You will be able to create the following features:
- Drugs
- Gene expression fingerprint: We use a molecular transcriptomics signature that represents the effect of a drug on biological processes in a defined system of a cell culture experiment. This signature is created for each drug, measuring the gene expression fold change of selected transcripts. We chose the LINCS L1000 dataset to annotate the drugs with gene expression profile information.
- Morphological fingerprint: The effects of a drug perturbation in a cell culture experiment can not only be seen in the gene expression fold change, but also in the change in morphology of the treated cells. Therefore, we additionally annotate the drug with the Cell Painting morphological profiling assay information from the LINCS Data Portal (LDG-1192: LDS-1195).
- Molecular fingerprint: The molecular structure of the drugs was also taken into account by generating the molecular fingerprints. We here took the Morgan count fingerprint with a radius = 2, generated with the RDKit.
- Proteins
- Sequence embeddings: We used structural information of proteins in form of protein sequence embeddings. We generated the embeddings for each protein with the ESM-1b Transformer, a recently published pre-trained deep learning model for protein sequences.

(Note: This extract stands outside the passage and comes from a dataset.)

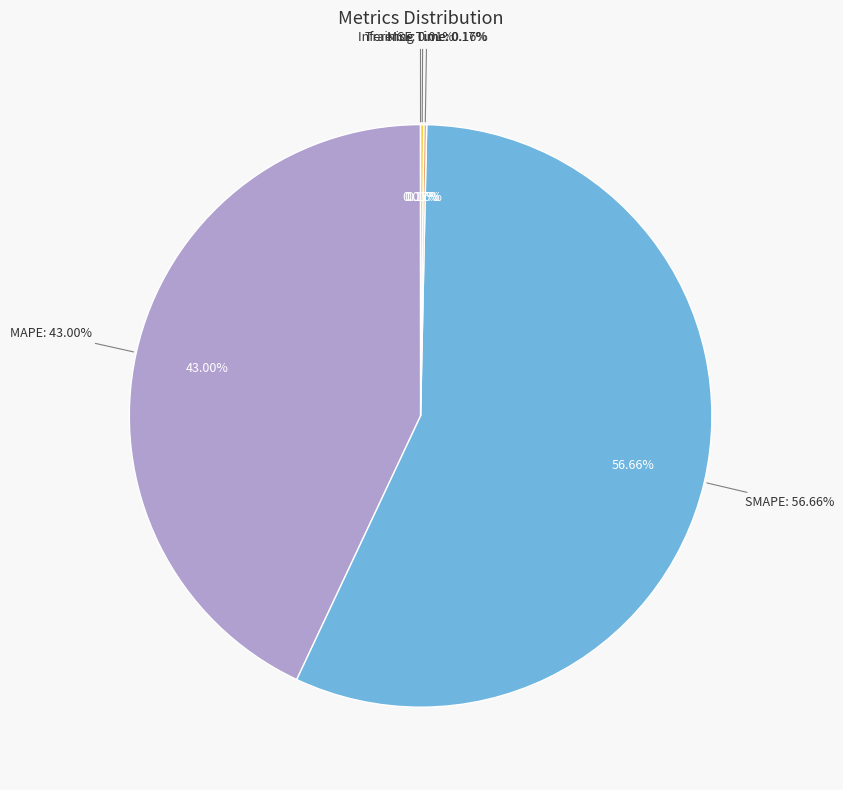

Rank the categories by value from highest to lowest.

SMAPE, MAPE, Inference Time, Training Time, MSE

- Gene Ontology fingerprints: We generated a binary Gene Ontology (GO) fingerprint for biological processes for each protein using data from the Gene Ontology Resource. A total of 12,226 human GO terms of Biological Processes were retrieved and their respective parent terms obtained. This resulted in a 1298 dimensional binary fingerprint for each protein, with each index either set to 1, if the protein was annotated with the respective GO term or 0 if not.
- Phenotypes
- Medical concept embeddings: Pre-trained embeddings of clinical concepts were used to annotate phenotypes including ADEs and indications. The so-called cui2vec embeddings were generated on the basis of clinical notes, insurance claims, and biomedical full text articles for each clinical concept. Briefly, the authors mapped ICD-9 codes in claims data to UMLS concepts and then counted co-occurrence of concept pairs. After decomposing the co-occurrence matrix via singular value decomposition, they used the popular word2vec approach to obtain concept embeddings in the Euclidean space.
You will be able to explain your predictions post-hoc
- applying the Integrated Gradients method to explain the attributions of your input to the predicitons
- analysing the attention weights from the MultiGML-RGAT model for the k-hop neighboring edges of your predictions of interest
If you have difficulties using MultiGML, please open an issue at our GitHub repository.

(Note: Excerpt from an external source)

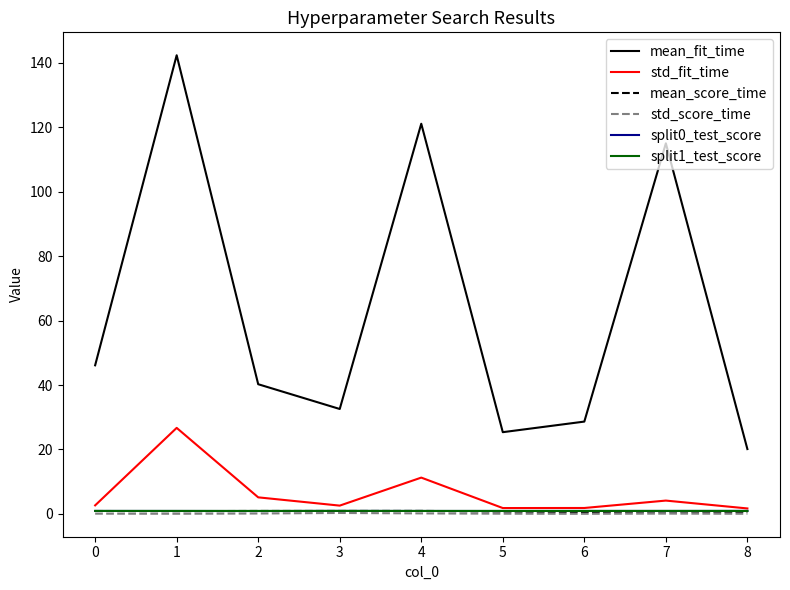

True or false: std_score_time and mean_fit_time intersect in this chart.

False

When using this repository, please cite the following publication:
@article{krix2023multigml, title={MultiGML: multimodal graph machine learning for prediction of adverse drug events}, author={Krix, Sophia and DeLong, Lauren Nicole and Madan, Sumit and Domingo-Fern{'a}ndez, Daniel and Ahmad, Ashar and Gul, Sheraz and Zaliani, Andrea and Fr{"o}hlich, Holger}, journal={Heliyon}, volume={9}, number={9}, year={2023}, publisher={Elsevier} }
MultiGML is a scientific software that has been developed in an academic capacity, and thus comes with no warranty or guarantee of maintenance, support, or back-up of data.